現代ではいささか忘れ去られた衣料素材と思われている麻だが、人類最古の長繊維として広く世界中に分布する基幹素材である。
樹皮繊維(=フジ・コウゾ)でつくられた織物も麻織物に含めることが多いが、厳密には草皮繊維4分類<大麻・亜麻=リネン・黄麻=ジュート・上述のカラムシ織>が狭義の麻織物とされる。
列島では、縄文の昔から生産されていたことが判明しており。鎌倉時代から江戸時代まで武士が着用する正式礼装である直垂・裃は、越後上布によって作られる。
古くから越後国の特産にして・海路を以て京・大阪の消費物資集積地に送られた。戦国期まで在京公家=三條西家が独占的に販売管理の権利を握った。
カラムシ織の殆ど<越後縮・小千谷縮などヨコ糸に強撚糸を使う、シボのある織物を含む>が、越後国・魚沼郡で生産された。
さて、魚沼郡の管轄だが、実は要約が難しい。
越後一国の知行は、幕藩時代を通じて分散かつ変転著しかった。
それでフォロウ・纏め・要約が難しいのだ。あえて大雑把に言えば幕府直轄のウエートが多いようだ?

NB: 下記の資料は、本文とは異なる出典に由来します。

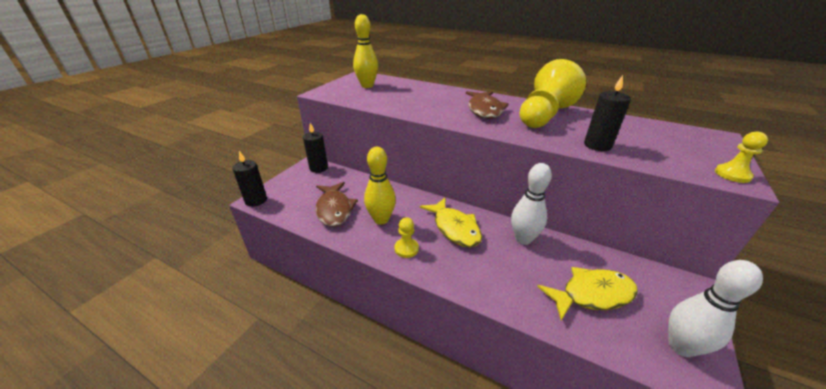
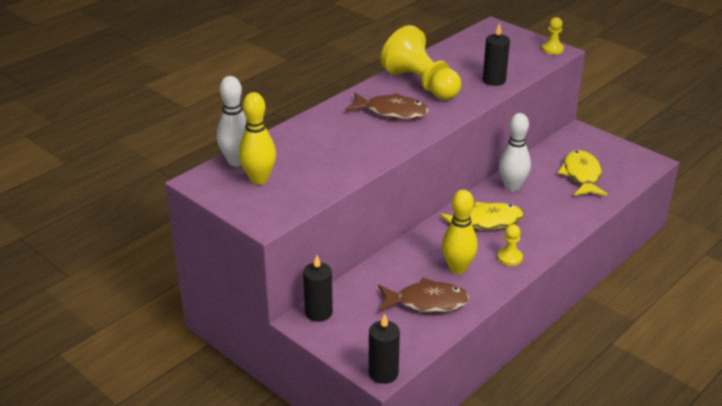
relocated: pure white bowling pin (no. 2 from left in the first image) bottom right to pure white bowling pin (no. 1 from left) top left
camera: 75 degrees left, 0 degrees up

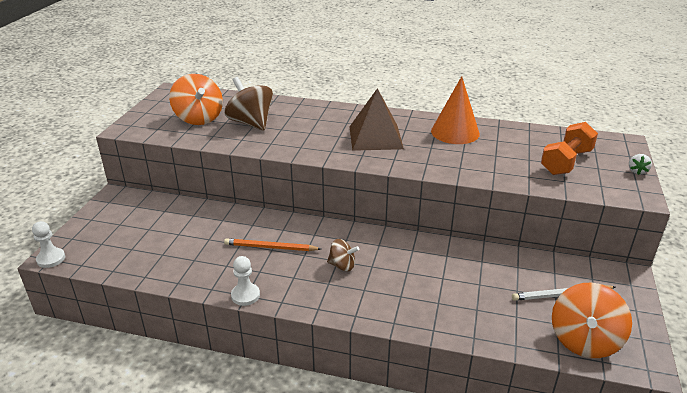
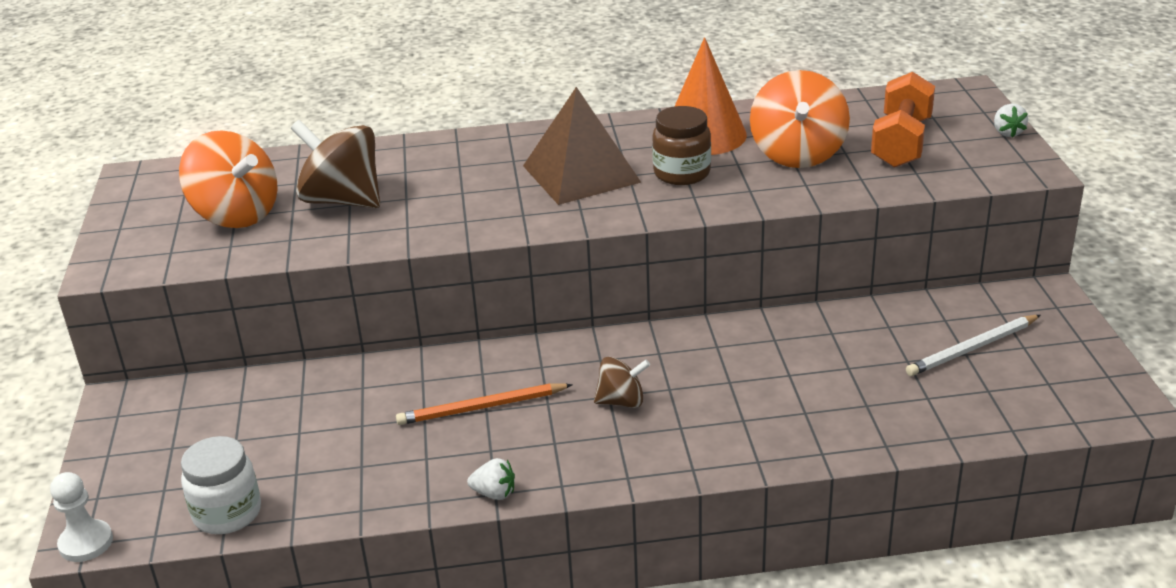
appeared: pure white jar bottom left; brown jar top centre
relocated: orange-coloured whirligig (no. 2 from left) bottom right to top right
exchanged: pure white chess pawn (no. 2 from left) bottom centre to pure white toy strawberry (no. 1 from left) bottom centre
camera: 20 degrees left, 0 degrees up

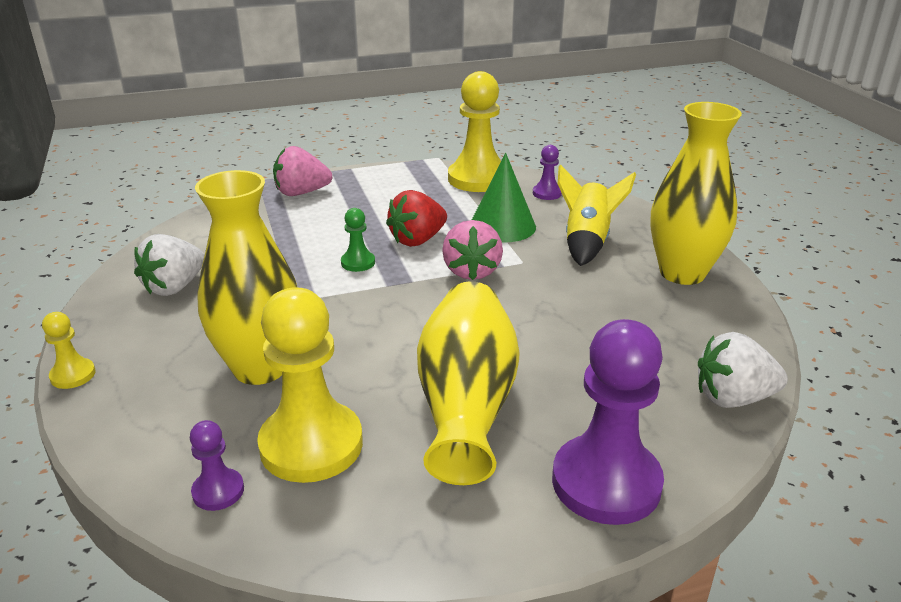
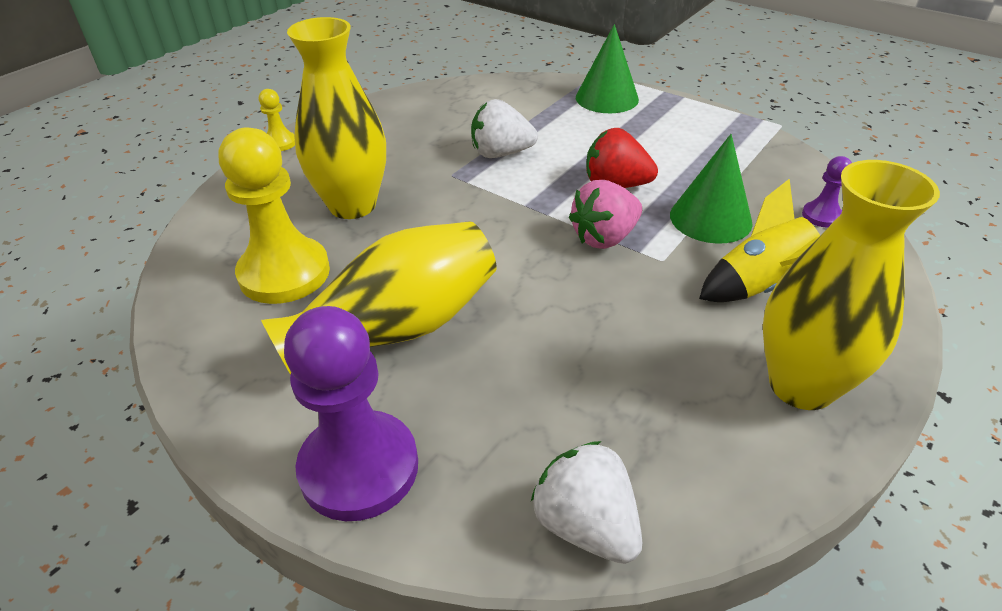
missing: royal purple chess pawn (no. 1 from left) bottom left; green chess pawn centre; golden chess pawn (no. 3 from left) top centre
relocated: pure white toy strawberry (no. 1 from left) middle left to top centre
exchanged: rose-pink toy strawberry (no. 1 from left) top centre to green solid cone (no. 1 from left) top centre
camera: 55 degrees right, 10 degrees up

魚沼郡は、天和元(1681)年より全郡が幕府領。更に享保9(1724)〜文化8(1811)の間、会津藩預かり地であった。
魚沼郡が会津に接して隣り合う位置にあるは、偶然でしかない。しかし高級衣料の全国的大産地の管理を任されることは、藩の徴税・財政面でおいしかったに違いない。
但し、預かる大名と持主たる幕府との間の勘定清算がどうであったか?不明ながら・・・
地域研究の近年の成果によれば、小千谷十日町・堀之内が産地中心。この深雪地帯で雪晒し(=オゾン漂白)をすることが、良品を産出する秘訣であり・集中生産されたと言う。

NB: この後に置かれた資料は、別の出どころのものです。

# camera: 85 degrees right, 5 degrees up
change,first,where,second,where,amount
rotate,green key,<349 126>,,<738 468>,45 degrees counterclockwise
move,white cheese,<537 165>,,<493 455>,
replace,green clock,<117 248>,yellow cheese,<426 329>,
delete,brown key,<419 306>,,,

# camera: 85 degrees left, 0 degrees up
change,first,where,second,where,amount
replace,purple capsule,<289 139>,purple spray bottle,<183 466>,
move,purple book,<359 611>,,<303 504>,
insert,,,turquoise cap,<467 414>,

不足しがちな原料の青苧は、広く会津・米澤・最上の各藩領から集められた。小千谷商人が集荷したようで。その推定輸送ルートは、近隣でもあり・陸路荷駄と考えられる。
盛業・躍進著しかった魚沼のカラムシ織生産も、天明年間(1781〜89)に年間生産量20万反余のピークを迎え・以降幕末まで10数万反台で下降気味に推移した。
衰退の背景に、天保の改革<1841老中水野忠邦による奢侈禁止・貨幣改鋳。経済合理に反した統制は2年をまたず破綻、社会混乱のみを招いた>による経済撹乱や武家財政の窮乏化があった。
加えて、労働着として当時躍進し始めた木綿布との競合や幕末開国以降急速に輸出品の目玉となった生糸への傾斜生産も追い討ちをかけた。
十日町地区は、絹織物への転換を図り、振り袖産地として軟着陸を遂げたようだ。
以上、会津絡みの地域特産3品について触れた。麻織物は、製品マターにおいて厳密に言えば、会津の外の越後・魚沼郡だが。幕府預かり地として約90年ほど関与し・最盛期を招いており、それなりの評価があってよいであろう。
残るテーマは、コメ移送のみである。
解明は意想外に手間取った。数量的な解析を画策したが、空しかった。資料面の制約も厳しく、筆者の力量をもってすることに無理があった。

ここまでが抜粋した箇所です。